● **WORK INSTRUCTIONS**:
Could you set down every one of the lines below word for word, with nothing changed, added, or left out?

● **DATA SHOWN**:
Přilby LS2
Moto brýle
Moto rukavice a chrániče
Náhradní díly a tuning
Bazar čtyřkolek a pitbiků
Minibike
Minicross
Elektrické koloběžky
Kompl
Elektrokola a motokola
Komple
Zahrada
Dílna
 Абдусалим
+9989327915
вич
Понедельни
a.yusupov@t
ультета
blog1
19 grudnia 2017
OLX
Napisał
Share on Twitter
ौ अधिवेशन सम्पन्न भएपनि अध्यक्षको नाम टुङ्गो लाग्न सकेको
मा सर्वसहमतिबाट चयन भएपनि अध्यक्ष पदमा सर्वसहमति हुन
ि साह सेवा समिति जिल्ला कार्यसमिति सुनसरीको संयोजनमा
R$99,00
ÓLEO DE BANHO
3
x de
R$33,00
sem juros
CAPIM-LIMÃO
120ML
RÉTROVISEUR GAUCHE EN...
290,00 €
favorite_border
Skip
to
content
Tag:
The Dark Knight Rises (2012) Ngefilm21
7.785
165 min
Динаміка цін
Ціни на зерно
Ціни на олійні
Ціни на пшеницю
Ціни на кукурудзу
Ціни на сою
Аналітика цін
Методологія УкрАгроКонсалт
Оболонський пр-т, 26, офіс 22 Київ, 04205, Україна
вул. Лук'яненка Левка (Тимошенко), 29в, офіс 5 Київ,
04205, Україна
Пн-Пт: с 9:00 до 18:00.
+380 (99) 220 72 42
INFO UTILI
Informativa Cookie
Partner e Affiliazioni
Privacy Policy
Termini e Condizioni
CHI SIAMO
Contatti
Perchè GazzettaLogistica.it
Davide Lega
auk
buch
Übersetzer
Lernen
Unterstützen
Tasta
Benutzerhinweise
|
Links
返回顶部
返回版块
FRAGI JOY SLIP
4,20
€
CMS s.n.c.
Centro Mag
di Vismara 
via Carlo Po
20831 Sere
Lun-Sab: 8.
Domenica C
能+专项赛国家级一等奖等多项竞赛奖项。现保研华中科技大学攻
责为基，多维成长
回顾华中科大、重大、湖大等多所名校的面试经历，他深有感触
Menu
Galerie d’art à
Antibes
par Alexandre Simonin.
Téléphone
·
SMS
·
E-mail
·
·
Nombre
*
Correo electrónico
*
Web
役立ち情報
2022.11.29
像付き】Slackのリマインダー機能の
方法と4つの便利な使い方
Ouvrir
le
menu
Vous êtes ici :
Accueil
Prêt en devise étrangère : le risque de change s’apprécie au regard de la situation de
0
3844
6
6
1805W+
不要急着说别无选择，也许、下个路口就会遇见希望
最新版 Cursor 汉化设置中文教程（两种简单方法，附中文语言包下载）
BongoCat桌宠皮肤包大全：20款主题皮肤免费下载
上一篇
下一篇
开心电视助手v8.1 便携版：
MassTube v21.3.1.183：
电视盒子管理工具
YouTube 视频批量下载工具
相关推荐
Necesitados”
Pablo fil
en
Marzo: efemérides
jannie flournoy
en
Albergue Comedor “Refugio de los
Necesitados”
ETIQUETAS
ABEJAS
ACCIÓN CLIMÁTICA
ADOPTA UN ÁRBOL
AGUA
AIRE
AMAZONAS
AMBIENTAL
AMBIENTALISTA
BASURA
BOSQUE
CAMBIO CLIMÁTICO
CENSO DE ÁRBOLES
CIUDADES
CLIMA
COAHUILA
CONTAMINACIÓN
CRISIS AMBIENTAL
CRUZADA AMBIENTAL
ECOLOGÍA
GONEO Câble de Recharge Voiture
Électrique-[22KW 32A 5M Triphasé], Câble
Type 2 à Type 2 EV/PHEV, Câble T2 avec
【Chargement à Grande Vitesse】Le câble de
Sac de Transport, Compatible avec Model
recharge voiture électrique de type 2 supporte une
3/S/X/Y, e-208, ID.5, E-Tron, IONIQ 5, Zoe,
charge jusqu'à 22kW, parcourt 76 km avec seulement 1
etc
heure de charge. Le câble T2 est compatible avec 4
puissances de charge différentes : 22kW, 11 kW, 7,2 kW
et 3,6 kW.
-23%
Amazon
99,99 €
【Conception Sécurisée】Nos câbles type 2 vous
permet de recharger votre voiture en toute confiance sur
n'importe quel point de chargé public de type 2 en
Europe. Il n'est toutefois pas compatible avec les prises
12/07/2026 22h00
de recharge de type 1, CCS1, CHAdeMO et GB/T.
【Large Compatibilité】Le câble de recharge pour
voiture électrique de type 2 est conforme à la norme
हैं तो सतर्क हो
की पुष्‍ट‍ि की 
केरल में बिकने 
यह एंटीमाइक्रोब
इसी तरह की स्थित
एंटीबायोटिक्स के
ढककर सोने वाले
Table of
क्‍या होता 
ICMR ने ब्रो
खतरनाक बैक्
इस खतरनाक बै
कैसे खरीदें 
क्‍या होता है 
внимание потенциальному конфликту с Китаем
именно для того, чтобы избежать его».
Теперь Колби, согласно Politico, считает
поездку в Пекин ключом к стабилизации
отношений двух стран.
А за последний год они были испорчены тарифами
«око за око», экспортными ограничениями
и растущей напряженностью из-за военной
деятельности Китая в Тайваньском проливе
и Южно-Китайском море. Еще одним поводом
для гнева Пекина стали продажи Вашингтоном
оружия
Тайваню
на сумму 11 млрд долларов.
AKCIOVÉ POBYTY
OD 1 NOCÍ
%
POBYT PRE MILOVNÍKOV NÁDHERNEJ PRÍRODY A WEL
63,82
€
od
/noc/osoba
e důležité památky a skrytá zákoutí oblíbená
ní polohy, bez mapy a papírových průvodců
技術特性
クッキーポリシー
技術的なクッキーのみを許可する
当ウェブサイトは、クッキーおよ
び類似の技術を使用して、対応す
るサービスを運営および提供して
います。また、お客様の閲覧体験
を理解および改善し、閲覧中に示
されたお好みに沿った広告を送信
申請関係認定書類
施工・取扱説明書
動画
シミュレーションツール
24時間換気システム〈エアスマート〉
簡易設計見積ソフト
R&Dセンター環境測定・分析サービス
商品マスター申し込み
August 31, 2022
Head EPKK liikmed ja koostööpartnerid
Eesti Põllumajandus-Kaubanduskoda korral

● **RESPONSE TO THE EXERCISE**:
Přilby LS2
Moto brýle
Moto rukavice a chrániče
Náhradní díly a tuning
Bazar čtyřkolek a pitbiků
Minibike
Minicross
Elektrické koloběžky
Kompl
Elektrokola a motokola
Komple
Zahrada
Dílna
 Абдусалим
+9989327915
вич
Понедельни
a.yusupov@t
ультета
blog1
19 grudnia 2017
OLX
Napisał
Share on Twitter
ौ अधिवेशन सम्पन्न भएपनि अध्यक्षको नाम टुङ्गो लाग्न सकेको
मा सर्वसहमतिबाट चयन भएपनि अध्यक्ष पदमा सर्वसहमति हुन
ि साह सेवा समिति जिल्ला कार्यसमिति सुनसरीको संयोजनमा
R$99,00
ÓLEO DE BANHO
3
x de
R$33,00
sem juros
CAPIM-LIMÃO
120ML
RÉTROVISEUR GAUCHE EN...
290,00 €
favorite_border
Skip
to
content
Tag:
The Dark Knight Rises (2012) Ngefilm21
7.785
165 min
Динаміка цін
Ціни на зерно
Ціни на олійні
Ціни на пшеницю
Ціни на кукурудзу
Ціни на сою
Аналітика цін
Методологія УкрАгроКонсалт
Оболонський пр-т, 26, офіс 22 Київ, 04205, Україна
вул. Лук'яненка Левка (Тимошенко), 29в, офіс 5 Київ,
04205, Україна
Пн-Пт: с 9:00 до 18:00.
+380 (99) 220 72 42
INFO UTILI
Informativa Cookie
Partner e Affiliazioni
Privacy Policy
Termini e Condizioni
CHI SIAMO
Contatti
Perchè GazzettaLogistica.it
Davide Lega
auk
buch
Übersetzer
Lernen
Unterstützen
Tasta
Benutzerhinweise
|
Links
返回顶部
返回版块
FRAGI JOY SLIP
4,20
€
CMS s.n.c.
Centro Mag
di Vismara 
via Carlo Po
20831 Sere
Lun-Sab: 8.
Domenica C
能+专项赛国家级一等奖等多项竞赛奖项。现保研华中科技大学攻
责为基，多维成长
回顾华中科大、重大、湖大等多所名校的面试经历，他深有感触
Menu
Galerie d’art à
Antibes
par Alexandre Simonin.
Téléphone
·
SMS
·
E-mail
·
·
Nombre
*
Correo electrónico
*
Web
役立ち情報
2022.11.29
像付き】Slackのリマインダー機能の
方法と4つの便利な使い方
Ouvrir
le
menu
Vous êtes ici :
Accueil
Prêt en devise étrangère : le risque de change s’apprécie au regard de la situation de
0
3844
6
6
1805W+
不要急着说别无选择，也许、下个路口就会遇见希望
最新版 Cursor 汉化设置中文教程（两种简单方法，附中文语言包下载）
BongoCat桌宠皮肤包大全：20款主题皮肤免费下载
上一篇
下一篇
开心电视助手v8.1 便携版：
MassTube v21.3.1.183：
电视盒子管理工具
YouTube 视频批量下载工具
相关推荐
Necesitados”
Pablo fil
en
Marzo: efemérides
jannie flournoy
en
Albergue Comedor “Refugio de los
Necesitados”
ETIQUETAS
ABEJAS
ACCIÓN CLIMÁTICA
ADOPTA UN ÁRBOL
AGUA
AIRE
AMAZONAS
AMBIENTAL
AMBIENTALISTA
BASURA
BOSQUE
CAMBIO CLIMÁTICO
CENSO DE ÁRBOLES
CIUDADES
CLIMA
COAHUILA
CONTAMINACIÓN
CRISIS AMBIENTAL
CRUZADA AMBIENTAL
ECOLOGÍA
GONEO Câble de Recharge Voiture
Électrique-[22KW 32A 5M Triphasé], Câble
Type 2 à Type 2 EV/PHEV, Câble T2 avec
【Chargement à Grande Vitesse】Le câble de
Sac de Transport, Compatible avec Model
recharge voiture électrique de type 2 supporte une
3/S/X/Y, e-208, ID.5, E-Tron, IONIQ 5, Zoe,
charge jusqu'à 22kW, parcourt 76 km avec seulement 1
etc
heure de charge. Le câble T2 est compatible avec 4
puissances de charge différentes : 22kW, 11 kW, 7,2 kW
et 3,6 kW.
-23%
Amazon
99,99 €
【Conception Sécurisée】Nos câbles type 2 vous
permet de recharger votre voiture en toute confiance sur
n'importe quel point de chargé public de type 2 en
Europe. Il n'est toutefois pas compatible avec les prises
12/07/2026 22h00
de recharge de type 1, CCS1, CHAdeMO et GB/T.
【Large Compatibilité】Le câble de recharge pour
voiture électrique de type 2 est conforme à la norme
हैं तो सतर्क हो
की पुष्‍ट‍ि की 
केरल में बिकने 
यह एंटीमाइक्रोब
इसी तरह की स्थित
एंटीबायोटिक्स के
ढककर सोने वाले
Table of
क्‍या होता 
ICMR ने ब्रो
खतरनाक बैक्
इस खतरनाक बै
कैसे खरीदें 
क्‍या होता है 
внимание потенциальному конфликту с Китаем
именно для того, чтобы избежать его».
Теперь Колби, согласно Politico, считает
поездку в Пекин ключом к стабилизации
отношений двух стран.
А за последний год они были испорчены тарифами
«око за око», экспортными ограничениями
и растущей напряженностью из-за военной
деятельности Китая в Тайваньском проливе
и Южно-Китайском море. Еще одним поводом
для гнева Пекина стали продажи Вашингтоном
оружия
Тайваню
на сумму 11 млрд долларов.
AKCIOVÉ POBYTY
OD 1 NOCÍ
%
POBYT PRE MILOVNÍKOV NÁDHERNEJ PRÍRODY A WEL
63,82
€
od
/noc/osoba
e důležité památky a skrytá zákoutí oblíbená
ní polohy, bez mapy a papírových průvodců
技術特性
クッキーポリシー
技術的なクッキーのみを許可する
当ウェブサイトは、クッキーおよ
び類似の技術を使用して、対応す
るサービスを運営および提供して
います。また、お客様の閲覧体験
を理解および改善し、閲覧中に示
されたお好みに沿った広告を送信
申請関係認定書類
施工・取扱説明書
動画
シミュレーションツール
24時間換気システム〈エアスマート〉
簡易設計見積ソフト
R&Dセンター環境測定・分析サービス
商品マスター申し込み
August 31, 2022
Head EPKK liikmed ja koostööpartnerid
Eesti Põllumajandus-Kaubanduskoda korral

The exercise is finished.